Securing MySQL 5.7 with SSL: Setup Guide and Performance Impact

Background

MySQL versions prior to 5.7 often suffered from weak default security, such as empty root passwords and open test databases, leaving databases vulnerable. MySQL 5.7 addresses these issues and introduces built‑in SSL support, which encrypts client‑server communication by default.

SSL Overview

SSL (Secure Socket Layer) provides confidentiality, authentication, and message integrity for TCP‑based applications. Without SSL, data travels in clear text and can be intercepted, so enabling SSL for database connections is essential for protecting sensitive information.

MySQL 5.7 SSL Configuration

During the installation of MySQL 5.7, an additional step appears to initialize SSL. After completing the installation, several .pem files are generated in the data_dir directory, which are required for SSL operation.

Enable SSL during installation – the installer creates the necessary certificates automatically.

Run mysql_ssl_rsa_setup if not executed

Stop the MySQL service.

Execute mysql_ssl_rsa_setup.

Adjust file ownership: chown -R mysql.mysql *.pem in data_dir.

Restart the MySQL service.

Force a user to use SSL – set the user’s REQUIRE SSL option; connections without SSL will be rejected, as shown in the screenshot of the error message.

Security Test: SSL vs. No SSL

Using tshark on the server, the author captured traffic while inserting data from a client. When SSL was disabled ( --ssl-mode=DISABLED), the plaintext query was visible in the capture, confirming the security risk. With SSL enabled ( --ssl-mode=REQUIRED), the query was encrypted and not captured, demonstrating the protection SSL provides.

Performance Test (QPS)

Test environment: 32‑core CPU, 128 GB RAM, SSD storage. Queries were executed entirely in memory to isolate connection overhead. Concurrency levels of 1, 4, 8, 16, 24, 32, and 64 threads were measured.

The results show an average QPS reduction of about 23 % when SSL is enabled.
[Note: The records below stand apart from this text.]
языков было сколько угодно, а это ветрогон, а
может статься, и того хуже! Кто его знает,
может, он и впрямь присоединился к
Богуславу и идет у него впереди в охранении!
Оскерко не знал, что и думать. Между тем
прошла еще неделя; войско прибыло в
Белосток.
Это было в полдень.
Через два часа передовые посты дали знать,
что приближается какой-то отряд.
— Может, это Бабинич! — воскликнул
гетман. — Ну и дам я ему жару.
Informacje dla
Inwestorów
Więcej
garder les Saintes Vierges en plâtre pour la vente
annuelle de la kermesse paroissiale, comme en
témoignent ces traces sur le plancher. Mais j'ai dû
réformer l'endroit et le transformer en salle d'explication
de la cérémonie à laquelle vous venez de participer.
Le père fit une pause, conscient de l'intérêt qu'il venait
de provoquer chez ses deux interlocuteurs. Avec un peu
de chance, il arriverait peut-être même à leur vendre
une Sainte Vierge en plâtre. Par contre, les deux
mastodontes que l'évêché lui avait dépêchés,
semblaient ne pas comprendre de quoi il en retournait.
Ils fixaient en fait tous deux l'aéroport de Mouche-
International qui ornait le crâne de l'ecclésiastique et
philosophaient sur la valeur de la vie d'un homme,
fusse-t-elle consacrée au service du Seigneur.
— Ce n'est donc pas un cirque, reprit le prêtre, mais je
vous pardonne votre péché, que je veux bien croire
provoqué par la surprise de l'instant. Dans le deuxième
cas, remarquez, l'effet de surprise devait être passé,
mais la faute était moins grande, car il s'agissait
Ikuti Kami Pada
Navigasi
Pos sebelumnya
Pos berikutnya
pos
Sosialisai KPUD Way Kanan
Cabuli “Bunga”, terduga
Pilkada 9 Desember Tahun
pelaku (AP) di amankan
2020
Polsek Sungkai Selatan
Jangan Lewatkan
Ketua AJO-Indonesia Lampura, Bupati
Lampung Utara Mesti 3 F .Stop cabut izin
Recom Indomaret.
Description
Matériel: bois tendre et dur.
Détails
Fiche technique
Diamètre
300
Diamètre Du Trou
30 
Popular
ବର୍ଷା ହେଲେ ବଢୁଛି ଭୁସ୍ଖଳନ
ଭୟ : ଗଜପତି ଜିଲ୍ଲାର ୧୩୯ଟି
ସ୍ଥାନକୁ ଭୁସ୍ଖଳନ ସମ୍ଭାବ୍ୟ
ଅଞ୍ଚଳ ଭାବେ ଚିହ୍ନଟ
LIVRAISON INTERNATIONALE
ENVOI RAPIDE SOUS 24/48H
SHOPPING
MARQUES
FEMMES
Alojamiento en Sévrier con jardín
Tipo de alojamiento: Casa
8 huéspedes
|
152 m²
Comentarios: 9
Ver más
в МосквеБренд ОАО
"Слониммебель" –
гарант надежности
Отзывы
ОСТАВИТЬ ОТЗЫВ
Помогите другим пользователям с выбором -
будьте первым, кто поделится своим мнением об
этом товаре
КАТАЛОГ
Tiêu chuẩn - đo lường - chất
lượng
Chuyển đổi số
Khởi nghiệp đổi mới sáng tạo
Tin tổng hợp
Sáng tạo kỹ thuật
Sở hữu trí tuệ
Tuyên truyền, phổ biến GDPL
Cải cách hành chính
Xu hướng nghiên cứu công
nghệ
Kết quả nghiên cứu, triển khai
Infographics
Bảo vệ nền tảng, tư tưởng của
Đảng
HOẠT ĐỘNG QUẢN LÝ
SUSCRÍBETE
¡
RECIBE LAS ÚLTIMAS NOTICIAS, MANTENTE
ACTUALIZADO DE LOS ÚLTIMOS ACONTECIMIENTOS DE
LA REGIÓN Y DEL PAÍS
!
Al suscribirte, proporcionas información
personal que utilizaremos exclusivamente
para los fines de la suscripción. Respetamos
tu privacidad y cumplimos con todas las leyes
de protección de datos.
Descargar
The overhead mainly stems from the TLS handshake, encryption, and decryption performed during connection establishment, which impacts short‑lived connections more severely.

Conclusion & Recommendations

MySQL 5.7 enables SSL by default; if you force users to require SSL, application code must specify the appropriate SSL parameters, otherwise connections will fail.

SSL greatly improves security but incurs a noticeable performance penalty (≈23 % QPS drop). Use SSL for highly sensitive data or workloads with low traffic. For latency‑critical, short‑connection workloads, consider disabling SSL or using connection pooling/long‑lived connections.